Not the view you want in the morning
So, the next day we made it to our place of interest. The place was called Uvac national park, and if you’ve never heard of it, make sure to remember the name, which is the name of the river also, going through it. It has a uniquely bending shape, as the water carved the limestone through the ages, the sharpest turn being around 270 degrees, and really deep because of a dam at the southern end of the park. I have never seen anything like it, and I don’t think I will ever forget the stunning views. 
The first day we arrived there we just hid the bikes and walked the 5km hiking trail curving 100m above the canyon, but of course the sun went away just as we reached the last and best lookout point. There, in the middle of nowhere lies a small house and garden around it, with an elderly couple. As the rain started to drip, we were invited in to stay dry until the storm passed, but as it happens so many times with nice and hospitable people around the Balkans, they didn’t speak a hint of English. Luckily we had Serbian downloaded on Google translate and tried communicating on that at first, but as the thunders became louder and more frequent, they made us put the phone away, in fear of the lightning. So there we were, sitting in awkward silence next to each other for almost an hour, and I would like to stay this does not happen often, but I wouldn’t tell the truth, although this was a bit extreme. 
Eventually they got tired of it and produced a half broken umbrella from somewhere, and we half run half walked the way back to the starting point. Surprisingly we found a group of people having a kind of a grill party (the most common thing in the Balkans in the summer) in the small café, and naturally we were encouraged to join them. Alan couldn’t refuse at least three rakia shots, but I managed to get some juice instead (and got ridiculed for it), and we had a fun time speaking through the phone and telling them about our adventures, which left them awestruck.
At the viewpoint
No caption needed 🙂
We spent two nights there, putting our tent behind the cafe, and mostly speaking with the guy working there through the phone, but we still had a fun experience, crazy good hospitality, and even a free boatride. Hoping that the next day we get a better view we went on the trail again, but by the time we reached the best viewpoint, it started raining again (of course it did). Eventually we found ourselves in a huge thunderstorm, and there up high in the open it could have ended really badly, as we saw and heard lightning almost right next to us. So it literally felt we were running for our lives, soaked, through mud and stone in a sandal. Sure, hearing stories like this is exciting, and a tiny bit thrilling even when you’re living through it, but mostly it’s just terrifying and you have to fight down the panic in yourself. 

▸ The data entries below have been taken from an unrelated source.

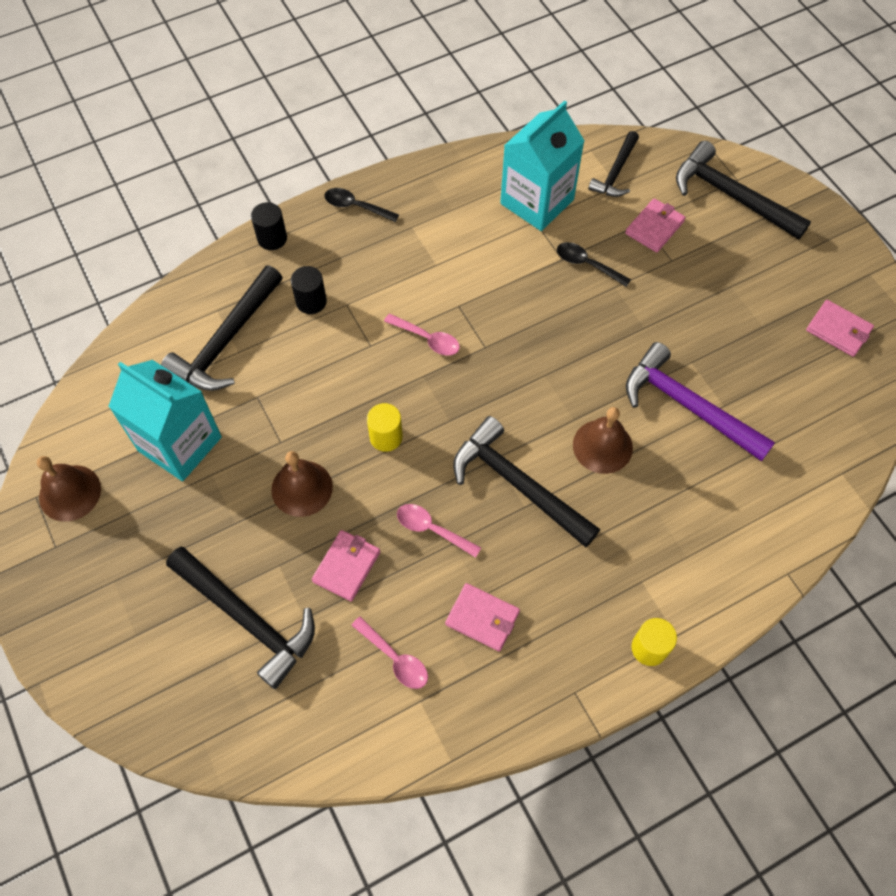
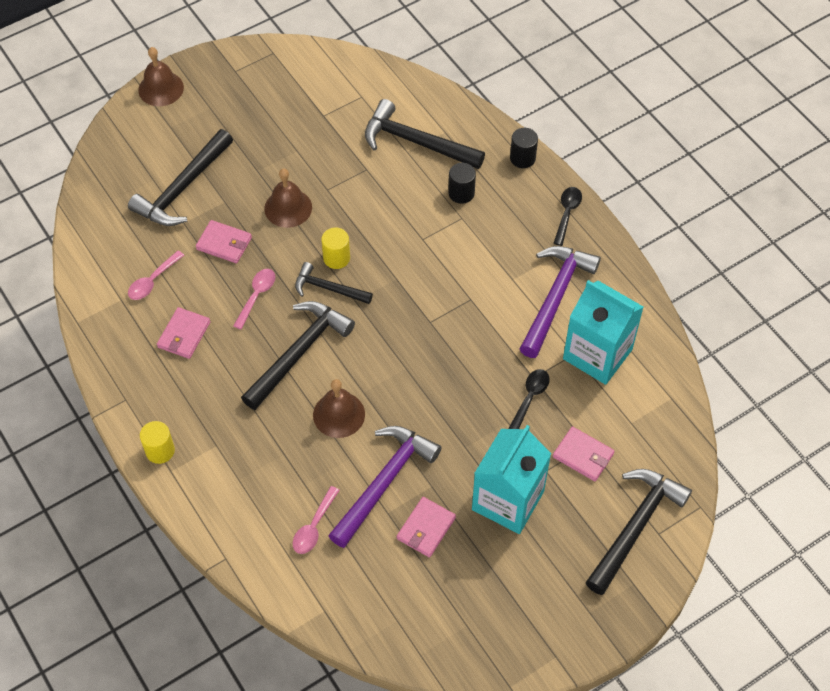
camera: 85 degrees right, 5 degrees down
brown bell [37,456,101,522] -> brown bell moved to [138,47,184,106]
turquoise carton [108,360,222,481] -> turquoise carton moved to [472,425,551,534]
pink spoon [384,314,460,356] -> pink spoon moved to [292,486,340,554]
black hammer [588,131,639,197] -> black hammer moved to [295,262,373,304]
pink wallet [806,300,874,357] -> pink wallet moved to [397,497,456,557]
none -> purple hammer [520,246,601,358]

Luckily we made it back in one piece, although our phone was not so fortunate. We mostly use it for navigation, so without it, it was a real hassle to get to anywhere – at least we still had the laptop – but there were no cheap stuff to buy. So we had to wait until Prishtina where my mum could send us something to work with, while we waited for our new – this time waterproof – phone to arrive. Spending around a hundred and thirty euro painfully cut into our budget, but a good phone on the road can be a lifesaver, and buying something cheap usually means it doesn’t last that long, so it is more expensive at the end (and that applies to a lot of other things in life, naturally). I know a lot of people think this amount is pretty low for a new gadget, but why would I buy a new model for 4-5 times as much, when and older design still on the market is perfectly fine for my needs? This seems silly to me, and a colossal waste of money better used elsewhere (like living your dream?).